His work in the 1940s had a marked social streak, in particular against the war and the Nazi abuse of power. In 1941 he exhibited his Crucifixions at the Barbaroux gallery in Milan. This sacred theme became a symbol of anti-war sentiment and raised strong feelings in political and ecclesiastic circles. The war prompted him to move from Milan to Clusone in 1942, where he remained for about three years.
His work was presented in many exhibitions throughout his career in Italy and abroad and brought him many prizes, for example, the Sculpture Prize at the 1948 Venice Biennial, which he shared with Henry Moore. The attention of the critics immediately intensified and such people as Lamberto Vitali, Carlo Carrà, Cesare Brandi, Lionello Venturi, Giulio Carlo Argan and Carlo Ludovico Ragghianti began to write about him. He taught at the Accademia Albertina in Turin, the Accademia di Brera in Milan, and the summer academy in Salzburg, where he met his second wife, Inge Schabel: they eventually married in 1972.

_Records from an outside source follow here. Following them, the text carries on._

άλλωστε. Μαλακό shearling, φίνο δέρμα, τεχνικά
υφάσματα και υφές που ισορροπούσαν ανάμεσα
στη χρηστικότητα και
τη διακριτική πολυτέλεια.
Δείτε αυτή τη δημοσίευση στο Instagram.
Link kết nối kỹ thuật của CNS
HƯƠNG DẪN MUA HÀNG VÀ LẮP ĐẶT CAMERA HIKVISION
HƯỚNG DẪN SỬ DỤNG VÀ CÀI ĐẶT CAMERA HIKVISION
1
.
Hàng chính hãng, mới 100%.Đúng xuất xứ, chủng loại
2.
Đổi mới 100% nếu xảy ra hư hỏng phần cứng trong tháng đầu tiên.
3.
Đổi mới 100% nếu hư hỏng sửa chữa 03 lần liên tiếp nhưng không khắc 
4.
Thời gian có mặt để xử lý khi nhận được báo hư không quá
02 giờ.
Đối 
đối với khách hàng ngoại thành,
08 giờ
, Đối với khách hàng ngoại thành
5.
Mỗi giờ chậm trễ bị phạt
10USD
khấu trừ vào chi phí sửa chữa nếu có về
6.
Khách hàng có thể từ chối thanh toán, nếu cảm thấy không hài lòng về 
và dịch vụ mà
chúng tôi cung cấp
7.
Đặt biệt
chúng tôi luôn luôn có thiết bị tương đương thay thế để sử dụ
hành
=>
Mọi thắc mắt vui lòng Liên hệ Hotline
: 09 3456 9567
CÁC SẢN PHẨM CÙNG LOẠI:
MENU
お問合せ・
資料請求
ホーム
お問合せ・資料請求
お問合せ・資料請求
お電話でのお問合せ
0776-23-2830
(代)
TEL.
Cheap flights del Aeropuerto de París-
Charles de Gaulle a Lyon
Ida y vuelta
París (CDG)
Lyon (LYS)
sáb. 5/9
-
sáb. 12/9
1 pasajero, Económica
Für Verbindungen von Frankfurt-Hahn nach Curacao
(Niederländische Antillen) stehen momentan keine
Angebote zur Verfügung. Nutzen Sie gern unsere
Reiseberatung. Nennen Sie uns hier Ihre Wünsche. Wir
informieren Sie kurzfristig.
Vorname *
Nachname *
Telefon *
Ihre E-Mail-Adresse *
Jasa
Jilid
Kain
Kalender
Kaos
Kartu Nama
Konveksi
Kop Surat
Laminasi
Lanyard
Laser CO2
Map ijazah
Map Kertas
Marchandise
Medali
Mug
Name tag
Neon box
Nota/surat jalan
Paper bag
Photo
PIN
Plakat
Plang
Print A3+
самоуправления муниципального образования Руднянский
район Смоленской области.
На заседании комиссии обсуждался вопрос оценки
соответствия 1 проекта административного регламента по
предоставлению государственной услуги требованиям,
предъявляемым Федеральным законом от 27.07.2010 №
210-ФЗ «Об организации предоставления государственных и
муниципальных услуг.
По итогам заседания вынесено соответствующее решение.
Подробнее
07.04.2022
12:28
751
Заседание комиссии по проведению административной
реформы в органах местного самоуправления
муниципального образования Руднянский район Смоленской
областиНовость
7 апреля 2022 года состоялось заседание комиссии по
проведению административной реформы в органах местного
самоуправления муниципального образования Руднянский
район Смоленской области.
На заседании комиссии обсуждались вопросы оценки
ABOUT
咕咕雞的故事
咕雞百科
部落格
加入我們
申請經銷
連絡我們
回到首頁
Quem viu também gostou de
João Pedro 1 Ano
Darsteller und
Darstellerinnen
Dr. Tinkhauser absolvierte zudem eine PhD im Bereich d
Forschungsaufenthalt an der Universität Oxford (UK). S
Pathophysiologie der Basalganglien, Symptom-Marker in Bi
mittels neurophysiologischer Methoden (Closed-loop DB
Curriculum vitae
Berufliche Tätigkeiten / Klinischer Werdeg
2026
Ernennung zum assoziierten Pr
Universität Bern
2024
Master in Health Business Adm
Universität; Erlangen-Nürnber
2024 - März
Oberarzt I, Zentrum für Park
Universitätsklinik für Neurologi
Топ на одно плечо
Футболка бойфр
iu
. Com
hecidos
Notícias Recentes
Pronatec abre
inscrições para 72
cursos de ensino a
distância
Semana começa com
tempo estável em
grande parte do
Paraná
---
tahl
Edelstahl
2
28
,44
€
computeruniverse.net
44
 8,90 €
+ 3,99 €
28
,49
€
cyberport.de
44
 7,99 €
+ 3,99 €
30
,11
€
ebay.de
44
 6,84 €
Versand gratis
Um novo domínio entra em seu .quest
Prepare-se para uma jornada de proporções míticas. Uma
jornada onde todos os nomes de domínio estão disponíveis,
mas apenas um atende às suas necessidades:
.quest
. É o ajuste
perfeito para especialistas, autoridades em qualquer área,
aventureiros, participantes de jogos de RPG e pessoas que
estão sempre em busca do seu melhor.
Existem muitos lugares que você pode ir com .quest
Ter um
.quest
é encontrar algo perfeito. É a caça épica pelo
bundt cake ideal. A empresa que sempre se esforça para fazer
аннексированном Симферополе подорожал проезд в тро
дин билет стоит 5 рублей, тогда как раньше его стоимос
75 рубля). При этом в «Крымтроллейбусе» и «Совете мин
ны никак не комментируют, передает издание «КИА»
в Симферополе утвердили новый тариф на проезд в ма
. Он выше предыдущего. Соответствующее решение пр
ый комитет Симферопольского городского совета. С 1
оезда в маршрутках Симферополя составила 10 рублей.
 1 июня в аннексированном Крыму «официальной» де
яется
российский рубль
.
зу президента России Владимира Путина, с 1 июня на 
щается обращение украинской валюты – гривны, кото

In 1949 he won the competition to produce a door for St Peter's basilica, the initial theme of which (Triumph of Saints and Martyrs of the Church) was transmuted into the Door of Death. The door was inaugurated in 1964. Later came the Door of Love for Salzburg Cathedral (1955–68) and the Door of War and Peace for the church of St Lawrence in Rotterdam (1965–68). His graphical output included Grasses (1942) and the etchings for Virgil's The Georgics (1948). He also designed theatre sets and costumes, for Oedipus Rex by Stravinsky in 1965, Wagner's Tristan and Isolde in 1971, and Verdi's Macbeth in 1985.
Manzù died in 1991 and was buried the following year close to the Manzù Collection in Ardea, the museum opened in 1969 and donated ten years later to the Italian State on the sculptor's wishes.